▼▼▼

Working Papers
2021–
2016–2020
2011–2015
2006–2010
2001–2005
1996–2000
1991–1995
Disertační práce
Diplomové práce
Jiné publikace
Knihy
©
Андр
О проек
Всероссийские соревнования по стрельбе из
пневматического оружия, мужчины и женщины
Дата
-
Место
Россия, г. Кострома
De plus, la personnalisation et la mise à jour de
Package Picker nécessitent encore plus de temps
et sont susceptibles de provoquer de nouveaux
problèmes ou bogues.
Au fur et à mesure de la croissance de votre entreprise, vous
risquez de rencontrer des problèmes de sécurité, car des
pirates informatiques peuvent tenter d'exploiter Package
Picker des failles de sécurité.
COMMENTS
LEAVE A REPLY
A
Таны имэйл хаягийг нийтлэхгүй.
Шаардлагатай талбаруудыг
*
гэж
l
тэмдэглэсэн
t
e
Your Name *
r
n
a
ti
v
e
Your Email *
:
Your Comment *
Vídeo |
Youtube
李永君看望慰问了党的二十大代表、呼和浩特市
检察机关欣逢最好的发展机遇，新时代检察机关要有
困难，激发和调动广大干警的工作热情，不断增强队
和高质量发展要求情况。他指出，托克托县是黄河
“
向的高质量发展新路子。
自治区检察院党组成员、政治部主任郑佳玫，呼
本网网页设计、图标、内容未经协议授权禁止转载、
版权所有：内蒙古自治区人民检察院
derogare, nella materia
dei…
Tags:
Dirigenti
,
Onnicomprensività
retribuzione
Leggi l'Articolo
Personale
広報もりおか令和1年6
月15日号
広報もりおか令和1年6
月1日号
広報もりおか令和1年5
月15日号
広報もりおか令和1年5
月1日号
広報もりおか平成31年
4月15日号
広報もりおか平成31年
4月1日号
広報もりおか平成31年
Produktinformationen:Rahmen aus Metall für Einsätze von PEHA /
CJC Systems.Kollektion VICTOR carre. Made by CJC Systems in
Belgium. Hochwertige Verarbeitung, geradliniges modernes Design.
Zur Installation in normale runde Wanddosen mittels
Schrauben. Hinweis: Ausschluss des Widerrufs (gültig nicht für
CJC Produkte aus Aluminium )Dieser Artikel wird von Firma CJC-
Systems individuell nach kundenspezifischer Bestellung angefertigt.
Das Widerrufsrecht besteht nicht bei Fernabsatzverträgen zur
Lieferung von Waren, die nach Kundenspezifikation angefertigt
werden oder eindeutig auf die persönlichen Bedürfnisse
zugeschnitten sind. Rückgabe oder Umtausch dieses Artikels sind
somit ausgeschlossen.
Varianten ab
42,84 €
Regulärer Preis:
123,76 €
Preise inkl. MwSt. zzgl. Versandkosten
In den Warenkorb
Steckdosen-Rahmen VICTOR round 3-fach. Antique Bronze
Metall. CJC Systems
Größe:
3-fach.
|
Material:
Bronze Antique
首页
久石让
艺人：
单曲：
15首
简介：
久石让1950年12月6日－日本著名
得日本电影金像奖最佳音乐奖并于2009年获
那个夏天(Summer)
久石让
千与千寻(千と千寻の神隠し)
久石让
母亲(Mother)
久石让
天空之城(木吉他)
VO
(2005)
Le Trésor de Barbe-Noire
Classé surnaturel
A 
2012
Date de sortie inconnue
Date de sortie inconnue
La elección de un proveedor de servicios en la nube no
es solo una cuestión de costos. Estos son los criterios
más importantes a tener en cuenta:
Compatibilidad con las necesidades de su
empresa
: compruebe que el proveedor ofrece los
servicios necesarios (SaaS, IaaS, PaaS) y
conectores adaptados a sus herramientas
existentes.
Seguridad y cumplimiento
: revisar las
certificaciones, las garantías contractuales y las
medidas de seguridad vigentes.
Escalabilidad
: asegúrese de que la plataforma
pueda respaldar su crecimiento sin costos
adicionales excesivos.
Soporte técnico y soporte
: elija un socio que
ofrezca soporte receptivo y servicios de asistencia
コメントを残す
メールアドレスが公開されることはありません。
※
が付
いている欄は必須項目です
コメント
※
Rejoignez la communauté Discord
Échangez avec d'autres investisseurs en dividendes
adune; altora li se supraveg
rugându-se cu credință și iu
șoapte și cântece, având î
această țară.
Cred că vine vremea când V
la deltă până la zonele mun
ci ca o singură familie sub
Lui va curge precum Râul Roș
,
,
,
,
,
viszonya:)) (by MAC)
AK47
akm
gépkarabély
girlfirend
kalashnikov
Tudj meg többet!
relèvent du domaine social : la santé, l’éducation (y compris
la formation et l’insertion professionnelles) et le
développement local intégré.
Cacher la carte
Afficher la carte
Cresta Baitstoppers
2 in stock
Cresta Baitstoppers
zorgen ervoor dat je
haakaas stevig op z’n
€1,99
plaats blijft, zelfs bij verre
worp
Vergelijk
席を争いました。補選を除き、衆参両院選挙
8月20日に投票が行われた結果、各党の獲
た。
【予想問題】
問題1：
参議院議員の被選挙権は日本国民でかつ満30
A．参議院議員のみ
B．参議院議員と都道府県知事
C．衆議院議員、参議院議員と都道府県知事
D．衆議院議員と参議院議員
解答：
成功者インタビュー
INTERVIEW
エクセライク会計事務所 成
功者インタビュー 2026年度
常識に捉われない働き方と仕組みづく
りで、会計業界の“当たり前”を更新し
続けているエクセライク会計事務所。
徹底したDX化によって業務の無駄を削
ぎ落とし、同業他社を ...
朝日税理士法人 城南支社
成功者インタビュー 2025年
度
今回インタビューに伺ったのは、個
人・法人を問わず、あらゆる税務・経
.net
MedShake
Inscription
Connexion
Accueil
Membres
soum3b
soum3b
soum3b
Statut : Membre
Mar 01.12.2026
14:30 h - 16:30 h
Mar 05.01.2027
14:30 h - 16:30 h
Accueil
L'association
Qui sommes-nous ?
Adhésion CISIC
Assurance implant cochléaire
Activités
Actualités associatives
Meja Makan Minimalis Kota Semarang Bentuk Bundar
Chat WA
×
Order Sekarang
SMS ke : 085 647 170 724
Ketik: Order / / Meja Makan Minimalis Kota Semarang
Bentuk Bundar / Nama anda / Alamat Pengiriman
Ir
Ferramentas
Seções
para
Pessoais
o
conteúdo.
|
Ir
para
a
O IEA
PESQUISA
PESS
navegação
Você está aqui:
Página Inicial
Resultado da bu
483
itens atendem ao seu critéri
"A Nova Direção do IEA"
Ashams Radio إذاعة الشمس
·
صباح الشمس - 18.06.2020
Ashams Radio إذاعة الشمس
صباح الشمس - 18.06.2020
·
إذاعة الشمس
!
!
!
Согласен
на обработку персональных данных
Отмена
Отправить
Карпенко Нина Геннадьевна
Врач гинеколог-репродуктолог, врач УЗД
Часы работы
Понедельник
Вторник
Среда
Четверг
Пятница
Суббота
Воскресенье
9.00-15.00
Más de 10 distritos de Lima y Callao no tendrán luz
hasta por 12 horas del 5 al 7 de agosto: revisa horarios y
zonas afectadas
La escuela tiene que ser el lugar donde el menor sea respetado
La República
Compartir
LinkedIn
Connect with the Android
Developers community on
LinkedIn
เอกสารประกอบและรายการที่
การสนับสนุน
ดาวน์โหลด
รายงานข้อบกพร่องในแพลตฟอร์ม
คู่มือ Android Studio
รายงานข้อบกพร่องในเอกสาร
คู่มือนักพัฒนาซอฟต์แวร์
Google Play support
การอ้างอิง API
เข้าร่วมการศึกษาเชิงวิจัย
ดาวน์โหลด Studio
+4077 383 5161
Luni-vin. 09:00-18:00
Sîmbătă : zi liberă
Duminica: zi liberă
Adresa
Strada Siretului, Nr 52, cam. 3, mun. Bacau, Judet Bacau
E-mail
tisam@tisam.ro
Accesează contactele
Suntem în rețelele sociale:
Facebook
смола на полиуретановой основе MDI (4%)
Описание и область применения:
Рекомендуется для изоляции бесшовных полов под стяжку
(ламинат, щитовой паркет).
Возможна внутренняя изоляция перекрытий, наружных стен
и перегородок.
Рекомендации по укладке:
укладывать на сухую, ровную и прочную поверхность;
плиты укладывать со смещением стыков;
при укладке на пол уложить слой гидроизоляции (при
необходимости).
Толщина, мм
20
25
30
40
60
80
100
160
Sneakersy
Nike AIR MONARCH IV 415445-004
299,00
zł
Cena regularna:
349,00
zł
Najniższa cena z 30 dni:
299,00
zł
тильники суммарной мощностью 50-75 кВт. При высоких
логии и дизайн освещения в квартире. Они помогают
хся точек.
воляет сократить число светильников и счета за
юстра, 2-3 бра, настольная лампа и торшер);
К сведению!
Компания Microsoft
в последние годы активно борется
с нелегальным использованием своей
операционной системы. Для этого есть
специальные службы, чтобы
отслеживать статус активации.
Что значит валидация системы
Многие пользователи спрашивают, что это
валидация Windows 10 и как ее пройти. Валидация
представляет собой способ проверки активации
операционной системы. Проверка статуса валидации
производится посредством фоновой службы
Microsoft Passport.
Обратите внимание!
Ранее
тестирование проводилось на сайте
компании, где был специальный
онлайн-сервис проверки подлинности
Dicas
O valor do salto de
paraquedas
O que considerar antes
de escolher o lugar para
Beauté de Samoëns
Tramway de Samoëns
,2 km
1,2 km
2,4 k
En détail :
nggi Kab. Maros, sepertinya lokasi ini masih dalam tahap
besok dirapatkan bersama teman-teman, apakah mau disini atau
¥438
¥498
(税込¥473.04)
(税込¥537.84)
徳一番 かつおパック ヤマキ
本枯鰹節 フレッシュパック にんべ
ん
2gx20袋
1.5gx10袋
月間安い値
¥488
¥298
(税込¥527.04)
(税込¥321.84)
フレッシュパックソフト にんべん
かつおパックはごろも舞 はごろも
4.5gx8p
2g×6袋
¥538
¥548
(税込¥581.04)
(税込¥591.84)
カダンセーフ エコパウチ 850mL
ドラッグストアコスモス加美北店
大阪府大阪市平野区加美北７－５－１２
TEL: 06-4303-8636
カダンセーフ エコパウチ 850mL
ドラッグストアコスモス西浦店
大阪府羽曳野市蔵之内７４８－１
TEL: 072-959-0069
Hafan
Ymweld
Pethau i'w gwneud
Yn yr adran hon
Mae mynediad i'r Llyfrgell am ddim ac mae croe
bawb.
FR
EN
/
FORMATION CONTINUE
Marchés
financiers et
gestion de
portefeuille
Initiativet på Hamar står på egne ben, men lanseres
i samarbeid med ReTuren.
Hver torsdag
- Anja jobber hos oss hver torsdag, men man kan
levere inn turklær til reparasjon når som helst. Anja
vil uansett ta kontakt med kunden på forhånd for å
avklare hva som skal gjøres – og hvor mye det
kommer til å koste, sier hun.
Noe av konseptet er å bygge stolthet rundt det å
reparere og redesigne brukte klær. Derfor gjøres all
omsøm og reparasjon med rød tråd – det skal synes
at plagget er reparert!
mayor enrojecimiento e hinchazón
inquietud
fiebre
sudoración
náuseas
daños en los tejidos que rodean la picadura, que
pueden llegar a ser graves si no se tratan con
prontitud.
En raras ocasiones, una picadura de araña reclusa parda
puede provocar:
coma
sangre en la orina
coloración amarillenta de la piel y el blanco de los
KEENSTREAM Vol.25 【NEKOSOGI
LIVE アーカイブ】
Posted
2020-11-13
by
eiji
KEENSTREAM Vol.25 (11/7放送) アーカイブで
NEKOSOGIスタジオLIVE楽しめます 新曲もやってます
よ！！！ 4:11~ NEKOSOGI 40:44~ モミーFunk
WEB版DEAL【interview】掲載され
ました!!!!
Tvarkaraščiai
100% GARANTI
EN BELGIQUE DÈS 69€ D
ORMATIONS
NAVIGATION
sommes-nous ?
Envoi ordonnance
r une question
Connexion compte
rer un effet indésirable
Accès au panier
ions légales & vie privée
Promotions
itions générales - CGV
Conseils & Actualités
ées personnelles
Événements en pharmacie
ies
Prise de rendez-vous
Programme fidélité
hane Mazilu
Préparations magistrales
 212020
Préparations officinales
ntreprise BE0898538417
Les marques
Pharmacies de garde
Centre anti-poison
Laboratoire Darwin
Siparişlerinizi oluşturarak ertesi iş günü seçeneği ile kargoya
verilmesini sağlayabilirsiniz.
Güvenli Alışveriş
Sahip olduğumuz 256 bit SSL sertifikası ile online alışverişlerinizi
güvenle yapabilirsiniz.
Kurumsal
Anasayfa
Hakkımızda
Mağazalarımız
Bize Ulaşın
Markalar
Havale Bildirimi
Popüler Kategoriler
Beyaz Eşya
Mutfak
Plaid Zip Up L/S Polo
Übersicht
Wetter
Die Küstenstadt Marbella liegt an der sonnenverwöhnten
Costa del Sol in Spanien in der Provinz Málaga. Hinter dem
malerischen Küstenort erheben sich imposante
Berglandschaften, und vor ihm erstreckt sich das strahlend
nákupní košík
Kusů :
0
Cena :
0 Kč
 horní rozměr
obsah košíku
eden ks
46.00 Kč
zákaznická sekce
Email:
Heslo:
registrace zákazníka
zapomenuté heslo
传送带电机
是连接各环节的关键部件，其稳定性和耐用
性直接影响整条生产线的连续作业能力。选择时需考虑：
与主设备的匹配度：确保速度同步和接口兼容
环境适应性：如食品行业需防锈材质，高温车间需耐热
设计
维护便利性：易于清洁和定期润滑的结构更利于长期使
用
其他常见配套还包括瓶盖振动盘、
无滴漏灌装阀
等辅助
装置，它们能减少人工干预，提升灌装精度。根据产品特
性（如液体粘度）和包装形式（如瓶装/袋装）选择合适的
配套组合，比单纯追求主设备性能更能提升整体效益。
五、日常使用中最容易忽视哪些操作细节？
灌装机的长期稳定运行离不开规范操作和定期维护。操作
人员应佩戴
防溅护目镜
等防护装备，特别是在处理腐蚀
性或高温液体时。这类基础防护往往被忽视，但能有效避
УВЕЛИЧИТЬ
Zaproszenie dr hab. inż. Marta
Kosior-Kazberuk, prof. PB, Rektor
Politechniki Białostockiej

▲▲▲

**WHAT YOU SHOULD DO**
Where does the string "Actualités" appear in the records above? Return every line that holds it.

**RESPONSE AREA**
Actualités associatives
Conseils & Actualités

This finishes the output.